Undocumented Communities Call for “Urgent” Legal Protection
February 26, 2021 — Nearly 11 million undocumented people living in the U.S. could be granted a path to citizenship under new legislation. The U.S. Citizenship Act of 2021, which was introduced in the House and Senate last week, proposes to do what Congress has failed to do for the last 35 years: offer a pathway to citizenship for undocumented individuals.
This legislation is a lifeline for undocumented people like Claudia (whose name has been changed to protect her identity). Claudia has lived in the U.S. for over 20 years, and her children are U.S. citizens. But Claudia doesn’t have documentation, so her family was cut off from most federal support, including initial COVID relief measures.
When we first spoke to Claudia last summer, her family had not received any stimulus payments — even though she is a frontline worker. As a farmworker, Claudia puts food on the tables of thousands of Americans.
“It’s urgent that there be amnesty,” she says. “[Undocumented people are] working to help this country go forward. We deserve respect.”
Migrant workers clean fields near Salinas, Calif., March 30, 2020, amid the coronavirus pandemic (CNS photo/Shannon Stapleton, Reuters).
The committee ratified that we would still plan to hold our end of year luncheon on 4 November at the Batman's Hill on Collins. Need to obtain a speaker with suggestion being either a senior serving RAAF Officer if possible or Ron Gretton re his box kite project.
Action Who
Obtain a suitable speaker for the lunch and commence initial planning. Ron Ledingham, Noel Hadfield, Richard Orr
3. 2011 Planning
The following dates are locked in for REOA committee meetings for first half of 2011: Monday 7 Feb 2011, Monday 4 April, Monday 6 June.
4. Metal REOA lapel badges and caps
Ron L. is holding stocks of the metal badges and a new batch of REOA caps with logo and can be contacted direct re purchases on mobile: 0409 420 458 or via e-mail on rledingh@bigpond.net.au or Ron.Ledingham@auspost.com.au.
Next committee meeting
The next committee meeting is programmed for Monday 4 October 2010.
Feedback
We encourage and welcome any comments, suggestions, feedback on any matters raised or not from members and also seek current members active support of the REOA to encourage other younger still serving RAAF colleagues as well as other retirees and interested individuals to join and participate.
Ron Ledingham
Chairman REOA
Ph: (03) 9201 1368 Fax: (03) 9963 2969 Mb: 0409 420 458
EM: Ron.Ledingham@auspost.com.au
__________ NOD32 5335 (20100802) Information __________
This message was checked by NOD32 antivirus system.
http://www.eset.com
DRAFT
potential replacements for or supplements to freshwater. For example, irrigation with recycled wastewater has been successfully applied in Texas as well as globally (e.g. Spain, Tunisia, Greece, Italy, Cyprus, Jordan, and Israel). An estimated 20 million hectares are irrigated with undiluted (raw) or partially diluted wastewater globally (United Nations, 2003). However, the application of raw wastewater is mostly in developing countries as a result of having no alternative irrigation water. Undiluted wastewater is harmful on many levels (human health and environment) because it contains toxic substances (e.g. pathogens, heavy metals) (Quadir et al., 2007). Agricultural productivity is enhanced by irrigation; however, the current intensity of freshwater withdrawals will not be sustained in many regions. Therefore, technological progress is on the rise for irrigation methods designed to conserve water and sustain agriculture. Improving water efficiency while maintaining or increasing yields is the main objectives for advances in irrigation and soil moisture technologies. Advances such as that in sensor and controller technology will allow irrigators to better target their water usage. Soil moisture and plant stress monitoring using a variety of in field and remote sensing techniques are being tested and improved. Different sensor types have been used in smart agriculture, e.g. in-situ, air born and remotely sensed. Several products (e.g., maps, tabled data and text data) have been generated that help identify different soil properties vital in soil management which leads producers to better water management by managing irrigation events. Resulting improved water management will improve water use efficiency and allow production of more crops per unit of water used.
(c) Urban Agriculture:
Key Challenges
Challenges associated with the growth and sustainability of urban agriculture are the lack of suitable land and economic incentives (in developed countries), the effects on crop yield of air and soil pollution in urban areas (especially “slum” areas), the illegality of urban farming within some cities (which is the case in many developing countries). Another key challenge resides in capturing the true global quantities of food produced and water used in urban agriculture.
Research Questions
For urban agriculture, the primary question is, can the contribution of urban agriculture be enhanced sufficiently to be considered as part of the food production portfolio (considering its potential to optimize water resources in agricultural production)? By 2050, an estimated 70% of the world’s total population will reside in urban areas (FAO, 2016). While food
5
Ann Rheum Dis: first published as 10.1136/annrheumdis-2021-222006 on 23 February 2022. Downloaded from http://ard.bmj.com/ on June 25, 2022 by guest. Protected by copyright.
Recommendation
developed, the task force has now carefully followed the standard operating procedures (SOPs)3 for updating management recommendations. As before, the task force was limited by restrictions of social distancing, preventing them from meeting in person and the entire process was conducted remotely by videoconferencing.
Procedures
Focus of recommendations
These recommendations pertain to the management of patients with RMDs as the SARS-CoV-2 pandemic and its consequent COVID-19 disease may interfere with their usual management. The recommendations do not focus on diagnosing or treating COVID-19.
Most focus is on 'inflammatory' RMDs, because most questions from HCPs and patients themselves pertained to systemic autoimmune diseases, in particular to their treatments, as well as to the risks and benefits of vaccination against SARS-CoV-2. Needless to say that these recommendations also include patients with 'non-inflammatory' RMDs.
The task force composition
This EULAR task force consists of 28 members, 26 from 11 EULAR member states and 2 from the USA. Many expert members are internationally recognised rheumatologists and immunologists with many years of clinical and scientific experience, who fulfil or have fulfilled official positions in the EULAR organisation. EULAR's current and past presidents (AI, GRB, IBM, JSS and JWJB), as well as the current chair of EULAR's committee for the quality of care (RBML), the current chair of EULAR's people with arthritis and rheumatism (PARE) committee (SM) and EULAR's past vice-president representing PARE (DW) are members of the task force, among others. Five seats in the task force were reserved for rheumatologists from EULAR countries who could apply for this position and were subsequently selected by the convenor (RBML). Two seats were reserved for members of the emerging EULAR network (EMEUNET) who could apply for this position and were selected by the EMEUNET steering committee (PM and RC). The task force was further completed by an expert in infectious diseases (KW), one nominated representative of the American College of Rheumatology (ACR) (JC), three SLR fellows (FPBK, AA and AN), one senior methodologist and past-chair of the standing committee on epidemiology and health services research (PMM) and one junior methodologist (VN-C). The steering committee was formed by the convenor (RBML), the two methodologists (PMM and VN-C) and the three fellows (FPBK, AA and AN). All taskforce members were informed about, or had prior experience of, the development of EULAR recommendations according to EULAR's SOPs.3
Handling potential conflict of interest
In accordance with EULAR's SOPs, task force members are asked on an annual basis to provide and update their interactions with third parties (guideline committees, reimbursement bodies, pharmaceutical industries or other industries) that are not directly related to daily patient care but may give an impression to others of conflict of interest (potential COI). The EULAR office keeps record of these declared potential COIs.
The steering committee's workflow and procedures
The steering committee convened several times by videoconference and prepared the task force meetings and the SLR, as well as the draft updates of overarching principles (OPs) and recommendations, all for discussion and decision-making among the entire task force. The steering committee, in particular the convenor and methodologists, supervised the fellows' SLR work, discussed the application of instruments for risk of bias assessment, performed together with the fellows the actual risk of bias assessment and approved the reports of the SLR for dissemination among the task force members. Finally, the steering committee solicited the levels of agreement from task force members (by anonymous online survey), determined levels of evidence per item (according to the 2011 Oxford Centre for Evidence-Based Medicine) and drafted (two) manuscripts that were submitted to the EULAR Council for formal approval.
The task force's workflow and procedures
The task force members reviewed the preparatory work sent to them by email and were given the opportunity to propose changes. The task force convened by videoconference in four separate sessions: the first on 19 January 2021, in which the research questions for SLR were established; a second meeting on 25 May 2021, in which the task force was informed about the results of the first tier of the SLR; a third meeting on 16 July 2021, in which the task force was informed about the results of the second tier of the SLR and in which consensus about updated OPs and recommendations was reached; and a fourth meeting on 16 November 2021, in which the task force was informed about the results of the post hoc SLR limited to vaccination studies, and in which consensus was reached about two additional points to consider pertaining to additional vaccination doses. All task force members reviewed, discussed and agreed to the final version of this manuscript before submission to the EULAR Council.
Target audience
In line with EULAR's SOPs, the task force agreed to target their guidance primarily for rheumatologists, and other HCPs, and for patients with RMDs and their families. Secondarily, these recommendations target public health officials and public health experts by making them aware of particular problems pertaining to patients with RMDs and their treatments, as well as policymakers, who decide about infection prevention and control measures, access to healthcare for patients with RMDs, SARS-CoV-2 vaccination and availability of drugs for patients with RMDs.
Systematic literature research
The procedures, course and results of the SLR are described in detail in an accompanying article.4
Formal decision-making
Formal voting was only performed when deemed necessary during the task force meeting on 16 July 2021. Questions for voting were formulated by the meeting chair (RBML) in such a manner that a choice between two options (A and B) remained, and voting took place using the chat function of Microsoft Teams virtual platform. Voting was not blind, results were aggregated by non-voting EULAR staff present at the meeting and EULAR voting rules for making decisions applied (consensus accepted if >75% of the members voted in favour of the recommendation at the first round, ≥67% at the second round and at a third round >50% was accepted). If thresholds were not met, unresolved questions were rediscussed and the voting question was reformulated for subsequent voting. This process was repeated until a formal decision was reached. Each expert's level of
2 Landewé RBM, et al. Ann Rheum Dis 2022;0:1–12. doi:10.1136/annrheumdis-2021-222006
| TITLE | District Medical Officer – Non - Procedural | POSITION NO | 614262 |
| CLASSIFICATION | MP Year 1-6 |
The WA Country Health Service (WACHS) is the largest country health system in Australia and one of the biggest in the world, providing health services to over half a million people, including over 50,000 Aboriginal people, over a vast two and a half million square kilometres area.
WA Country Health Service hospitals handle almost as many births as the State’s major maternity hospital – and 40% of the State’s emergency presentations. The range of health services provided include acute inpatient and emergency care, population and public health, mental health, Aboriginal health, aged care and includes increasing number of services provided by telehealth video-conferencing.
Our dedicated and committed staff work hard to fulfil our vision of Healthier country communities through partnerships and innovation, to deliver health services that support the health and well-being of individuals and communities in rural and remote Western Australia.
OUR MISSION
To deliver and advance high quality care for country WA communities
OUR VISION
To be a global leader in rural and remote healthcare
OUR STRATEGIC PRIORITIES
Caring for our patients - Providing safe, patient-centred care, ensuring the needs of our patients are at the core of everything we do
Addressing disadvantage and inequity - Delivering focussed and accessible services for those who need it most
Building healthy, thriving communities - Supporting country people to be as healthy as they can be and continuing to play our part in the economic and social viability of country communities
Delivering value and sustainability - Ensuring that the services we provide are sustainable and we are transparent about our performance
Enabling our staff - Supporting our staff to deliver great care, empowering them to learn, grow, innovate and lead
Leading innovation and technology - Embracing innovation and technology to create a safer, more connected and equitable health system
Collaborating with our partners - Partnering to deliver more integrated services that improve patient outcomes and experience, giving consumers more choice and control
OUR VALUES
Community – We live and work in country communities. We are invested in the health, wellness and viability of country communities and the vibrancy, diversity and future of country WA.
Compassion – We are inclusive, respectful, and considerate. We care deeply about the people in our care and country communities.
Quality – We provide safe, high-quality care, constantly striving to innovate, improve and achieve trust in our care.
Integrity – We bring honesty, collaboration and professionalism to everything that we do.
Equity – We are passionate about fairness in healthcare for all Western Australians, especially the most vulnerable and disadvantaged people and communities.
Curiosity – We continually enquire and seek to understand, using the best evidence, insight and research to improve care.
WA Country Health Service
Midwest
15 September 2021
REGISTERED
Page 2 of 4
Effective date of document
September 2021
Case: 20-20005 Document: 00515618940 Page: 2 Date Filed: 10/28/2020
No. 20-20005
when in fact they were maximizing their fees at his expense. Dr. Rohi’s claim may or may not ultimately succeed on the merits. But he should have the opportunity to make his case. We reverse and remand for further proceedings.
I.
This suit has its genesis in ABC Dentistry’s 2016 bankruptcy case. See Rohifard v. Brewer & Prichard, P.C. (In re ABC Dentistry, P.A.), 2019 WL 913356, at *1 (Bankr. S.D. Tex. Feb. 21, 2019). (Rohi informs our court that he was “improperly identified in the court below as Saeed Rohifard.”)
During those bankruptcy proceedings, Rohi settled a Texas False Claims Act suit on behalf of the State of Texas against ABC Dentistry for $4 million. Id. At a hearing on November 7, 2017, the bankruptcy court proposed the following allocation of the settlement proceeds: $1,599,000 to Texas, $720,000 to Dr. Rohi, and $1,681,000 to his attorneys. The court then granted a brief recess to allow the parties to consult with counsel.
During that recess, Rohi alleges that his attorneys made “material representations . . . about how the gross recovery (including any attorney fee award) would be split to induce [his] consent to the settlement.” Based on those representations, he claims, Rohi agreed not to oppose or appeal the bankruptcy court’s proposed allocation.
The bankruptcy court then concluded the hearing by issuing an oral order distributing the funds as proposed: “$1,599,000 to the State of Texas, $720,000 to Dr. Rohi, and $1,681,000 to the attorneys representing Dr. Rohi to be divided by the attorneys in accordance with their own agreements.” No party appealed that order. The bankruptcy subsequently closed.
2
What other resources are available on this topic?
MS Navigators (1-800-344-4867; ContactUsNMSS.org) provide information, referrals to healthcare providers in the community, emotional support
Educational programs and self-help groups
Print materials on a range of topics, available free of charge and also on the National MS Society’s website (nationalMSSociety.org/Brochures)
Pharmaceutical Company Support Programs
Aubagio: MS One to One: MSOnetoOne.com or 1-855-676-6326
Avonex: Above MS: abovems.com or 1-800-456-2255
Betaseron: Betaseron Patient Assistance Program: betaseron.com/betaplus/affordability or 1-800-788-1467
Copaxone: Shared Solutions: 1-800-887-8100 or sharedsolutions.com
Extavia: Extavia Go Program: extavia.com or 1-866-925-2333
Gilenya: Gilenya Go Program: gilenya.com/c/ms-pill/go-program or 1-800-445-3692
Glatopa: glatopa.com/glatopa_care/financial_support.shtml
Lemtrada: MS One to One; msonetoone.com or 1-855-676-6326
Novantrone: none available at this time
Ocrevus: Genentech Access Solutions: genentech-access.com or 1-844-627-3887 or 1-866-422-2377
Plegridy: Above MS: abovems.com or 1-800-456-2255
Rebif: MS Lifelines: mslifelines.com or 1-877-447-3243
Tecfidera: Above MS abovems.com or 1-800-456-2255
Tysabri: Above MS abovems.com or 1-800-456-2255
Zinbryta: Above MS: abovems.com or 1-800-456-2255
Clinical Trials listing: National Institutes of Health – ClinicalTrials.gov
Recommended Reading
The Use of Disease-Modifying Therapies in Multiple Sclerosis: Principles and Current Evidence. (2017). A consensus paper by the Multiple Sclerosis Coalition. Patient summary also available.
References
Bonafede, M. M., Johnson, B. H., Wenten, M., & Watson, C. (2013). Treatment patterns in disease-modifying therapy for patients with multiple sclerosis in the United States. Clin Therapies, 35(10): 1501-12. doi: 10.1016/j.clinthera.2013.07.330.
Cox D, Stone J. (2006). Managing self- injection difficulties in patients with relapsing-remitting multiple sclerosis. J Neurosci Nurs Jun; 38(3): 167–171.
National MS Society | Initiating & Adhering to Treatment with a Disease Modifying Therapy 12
---+---
About this exercise: Restate the records above verbatim up to and including the line containing "February 26, 2021".

Completed task:
Undocumented Communities Call for “Urgent” Legal Protection
February 26, 2021 — Nearly 11 million undocumented people living in the U.S. could be granted a path to citizenship under new legislation. The U.S. Citizenship Act of 2021, which was introduced in the House and Senate last week, proposes to do what Congress has failed to do for the last 35 years: offer a pathway to citizenship for undocumented individuals.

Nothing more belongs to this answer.